Sergeant Kraiger's head snapped back as if slapped. "Excuse me, sir?"
Blinking, Remulkin looked at the young man's reddening face. Still shaking his head, Thramorus said, "Nothing."
He'd made the wrong decision on Argonia, a decision for which he didn't want a second life's worth of regret.
Remulkin swallowed back the lump in his throat and then looked at Kraiger. "Listen, Sergeant. I know you mean well, but I'm not doing the fucking backup."
"Suit yourself," the sergeant said, his tone filling in the omitted "asshole".
Inwardly, Remulkin shook his head and thought, You don't know how right you are, Sergeant.
PART II
"The struggle is always worthwhile, if the end be worthwhile and the means honorable; foreknowledge of defeat is not sufficient reason to withdraw from the contest."
— Steven Brust
CHAPTER SIXTEEN
Inside the cockpit of her Phoenix Starfighter, Major Sandra Fitzpatrick could see in every direction. An immersive, unobstructed, omnidirectional rendering of the external universe flowed across the inside of her fighter's spherical display.

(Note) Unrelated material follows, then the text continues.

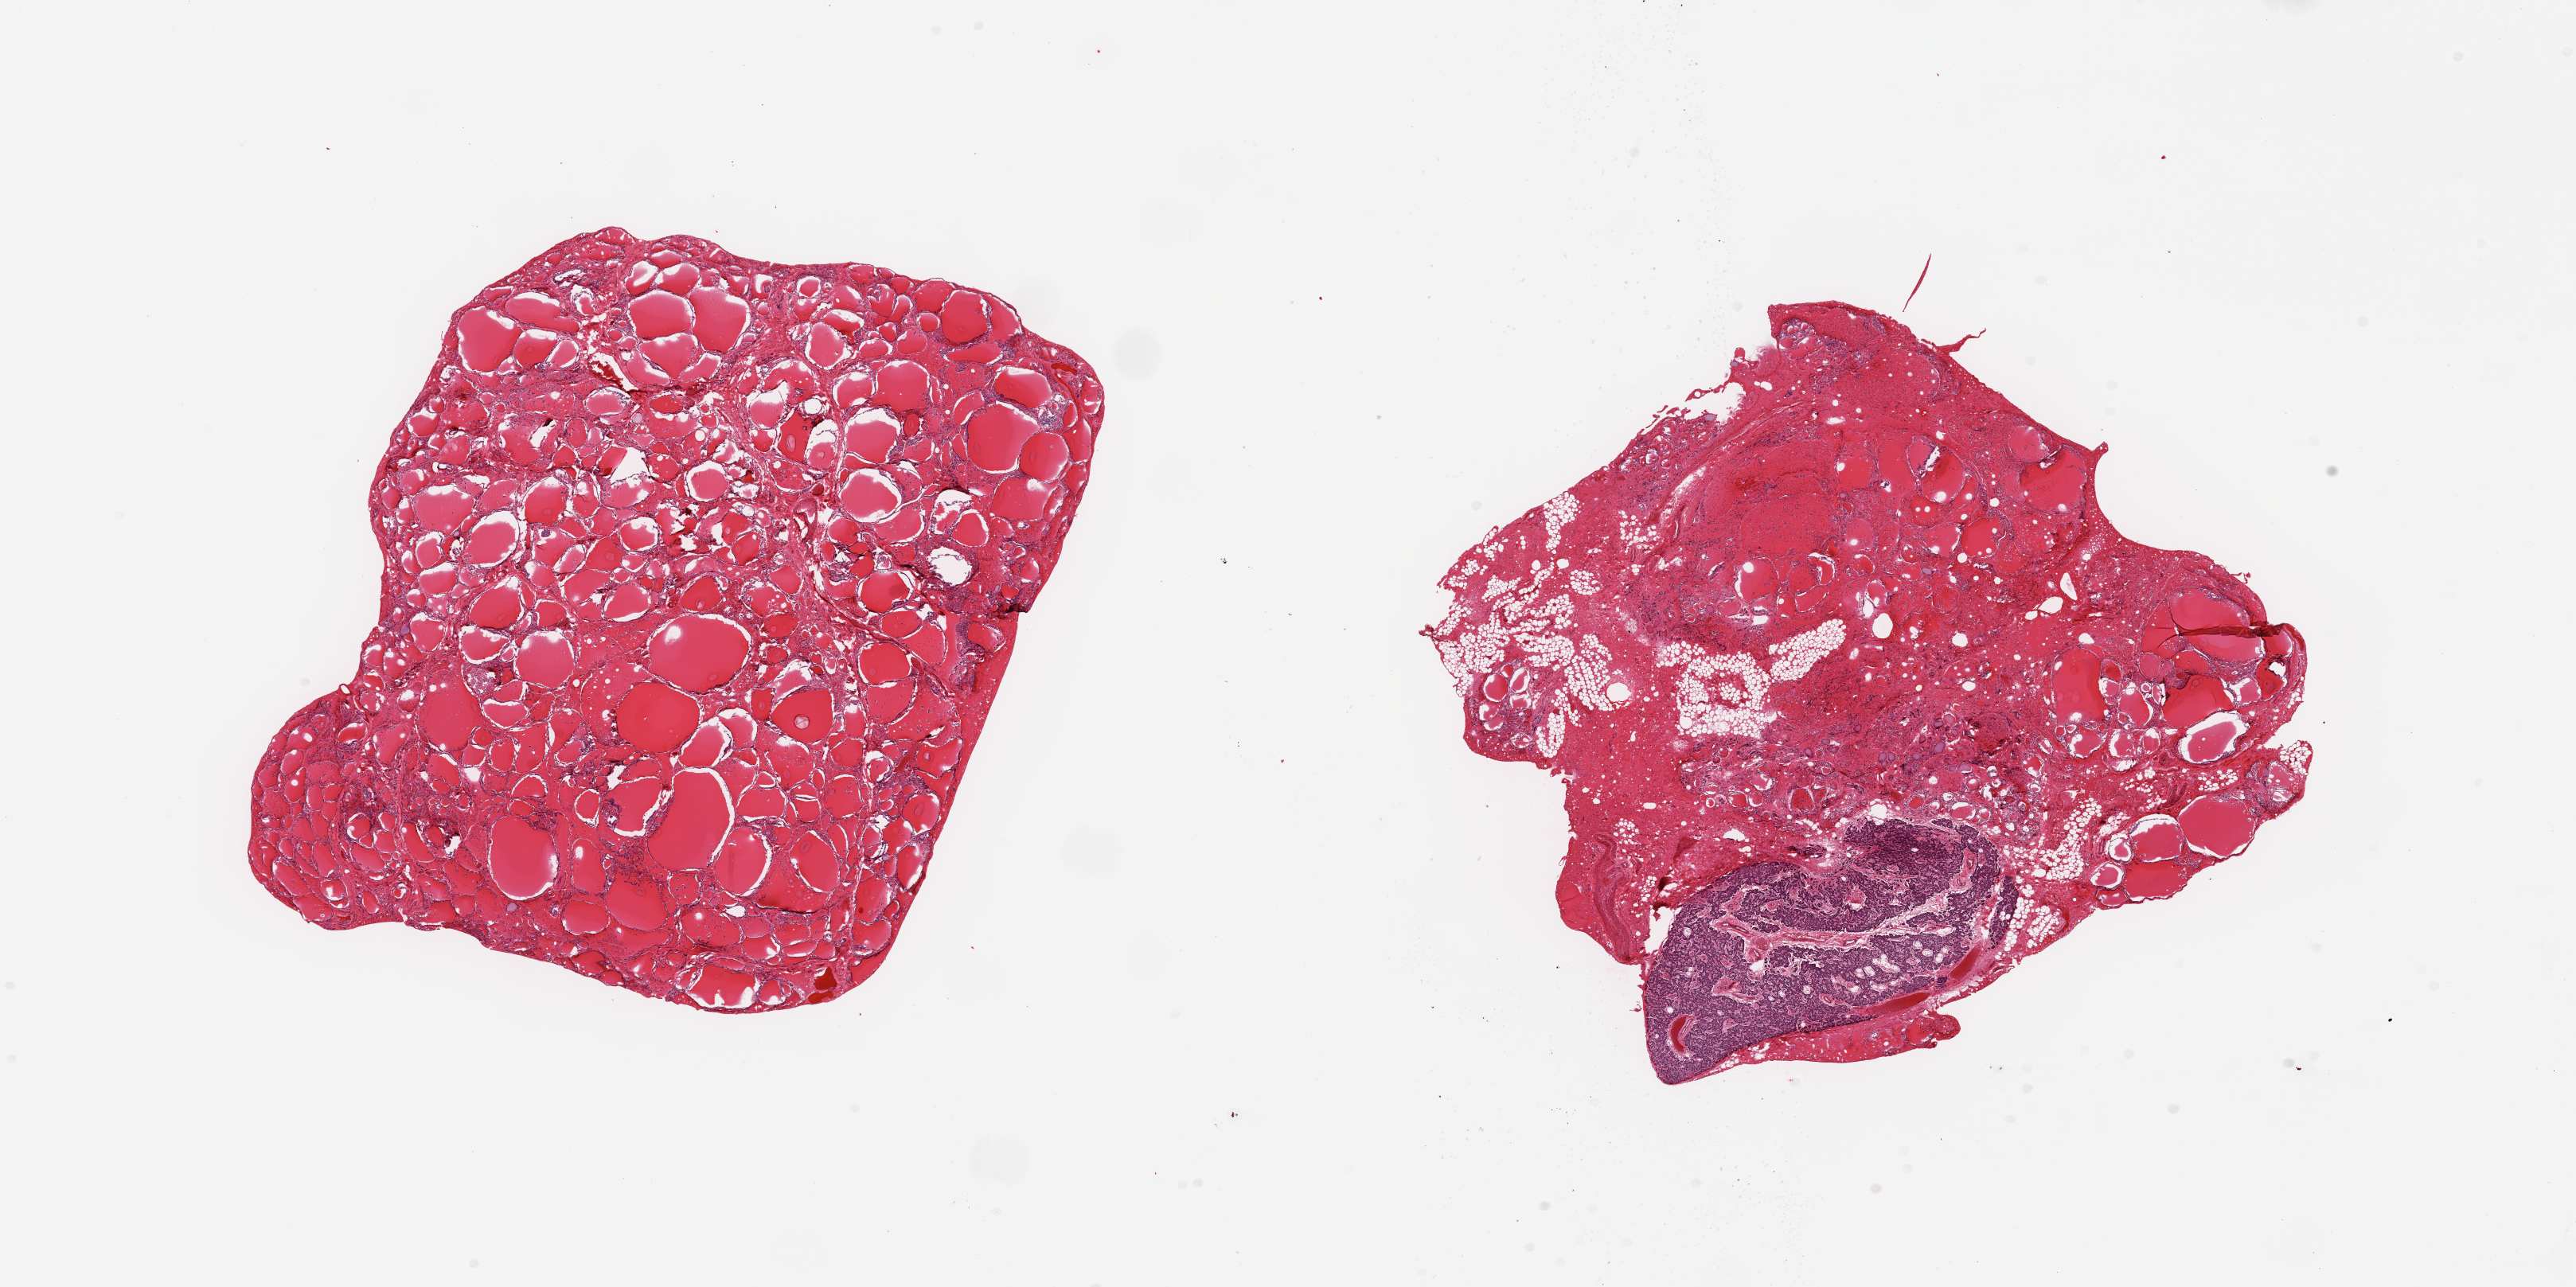
Digitized H&E-stained section — shown as a low-resolution overview of the whole scanned area (about 25.6 x 12.8 mm), PAXgene-fixed paraffin-embedded (PFPE) section, target tissue: thyroid, tissue donor sample. Donor: male.
* pathologist's review note for this sample: 2 pieces; 1 piece is entirely thyroid, second includes 4mm parathyroid and surrounding stroma and fat/~50% thyroid, nodular goiter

Flying while wrapped in its immersive imagery was like sailing through space in a lawn chair—except that Sandy could see through herself.
Today, when she had climbed into the fighter, nanobots programmed to fluoresce in polarized light had covered her body from the neck down. Tucking into the woman's every curve, they covered the portions of her form and the ship's adjacent interior structures that would otherwise obscure her view of the spheroidal display's internal surface. As Major Fitzpatrick flew through space, the glowing nanobots that had flowed around her physique and onto the spacecraft's adjacent surfaces formed an active image. Differentiated by her EON's optical feed, their polarized light generated a three-dimensional display that always pumped out a real-time video optimized for her current viewing angle. Regardless of which way Sandy looked, she couldn't differentiate the image of the external universe painted across her body from the one that flowed across the inside of the spherical display.